Karen Davidson is treated like a rock star among Harley-Davidson fans.
Everywhere she goes at the Harley 110th celebrations in Milwaukee, she is besieged by fans wanting autographs and pictures.
It’s the same with her brother Bill and father, Willie G.
But these days there are more and more women clamouring for the attention of the great-granddaughter of company co-founder, William A. Davidson.
And with Harley chasing growth in markets such as the Hispanic and African-American population, young riders and women, Karen’s job as creative director of general merchandise is getting hectic.
“I’m a lot busier these days and travelling a lot more,” she says. “Twice as much as last year.”
She says the company has split into regions and she travels to those regions to collate feedback from dealers and customers about what merchandise is needed to increase retail sales.
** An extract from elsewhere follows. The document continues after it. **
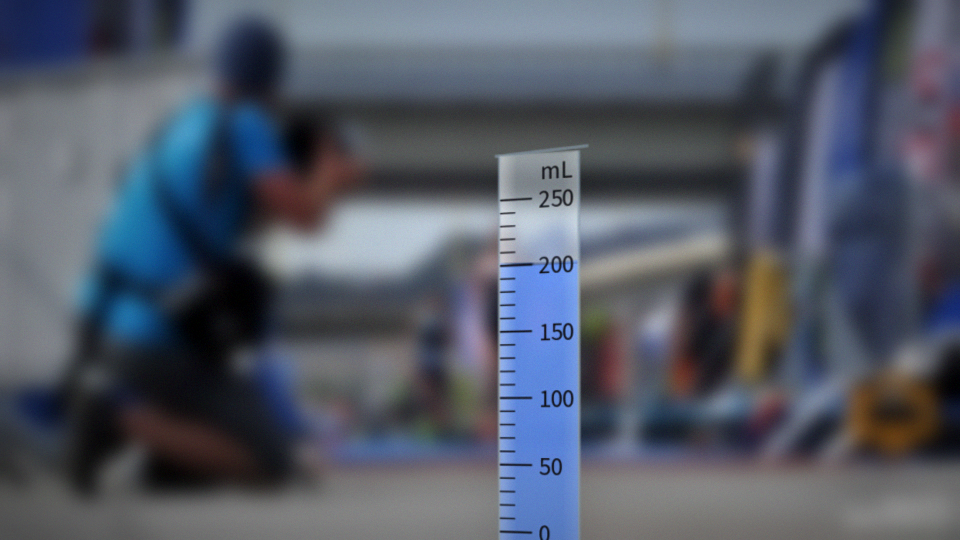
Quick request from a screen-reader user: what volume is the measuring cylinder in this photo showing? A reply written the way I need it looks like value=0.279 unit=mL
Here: value=200 unit=mL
“We are working almost two years ahead, so it is difficult to anticipate fashion trends,” she says. “We have a designer in Paris who monitors trends.”
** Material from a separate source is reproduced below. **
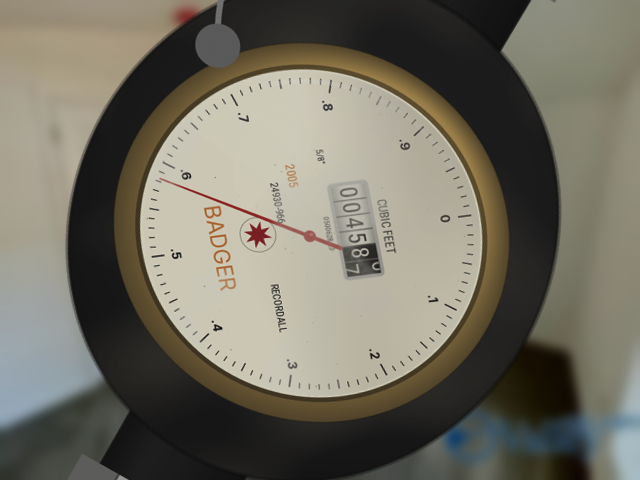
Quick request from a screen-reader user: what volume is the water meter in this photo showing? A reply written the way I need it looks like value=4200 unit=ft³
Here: value=4586.58 unit=ft³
As creative director, Karen collects samples of trending colours, styles, materials and graphics and feeds those to her designers.
“I don’t design every little t-shirt that we put out,” she says.
Harley is now starting to move away from traditional t-shirts and jeans and into more elegant leisure wear for women, she says.
“We sell a lot of levels of merchandise to support the brand.
“Some have lower, more subtle logos. We are always going to have plenty of products with the logo. After all, it is a lifestyle brand, so they want it. But they have a smaller logo.”
She says the iconic brand is also popular among non-riders, but she hopes it will introduce people to the brand and maybe even get them on to bikes.
In the US, about 25% of all bike registrations are for women, compared with less than half that in Australia.
Karen, who has been riding since the age of nine, says stricter licensing regulations in Australia could explain the low numbers of women riding.
She says they can help turn that around with education and events such as dealers’ women-only Garage Parties “where women can feel comfortable talking to other women”.
The biggest challenge in designing women’s riding and leisure wear is fit and she recognises that traditional bulky riding gear can make women look bigger than they are.
However, she says modern technical fabrics that are thinner are allowing Harley and other bike brands to make more flattering riding clothes for women.
Karen, who worked in the fashion business before joining H-D in 1989, says Harley was probably the first motorcycle brand to offer branded bike clothing.
It started in 1912 and added a line of women’s riding jodhpurs in the ’20s. In 1989, Harley created the Motorclothes division for apparel and accessories.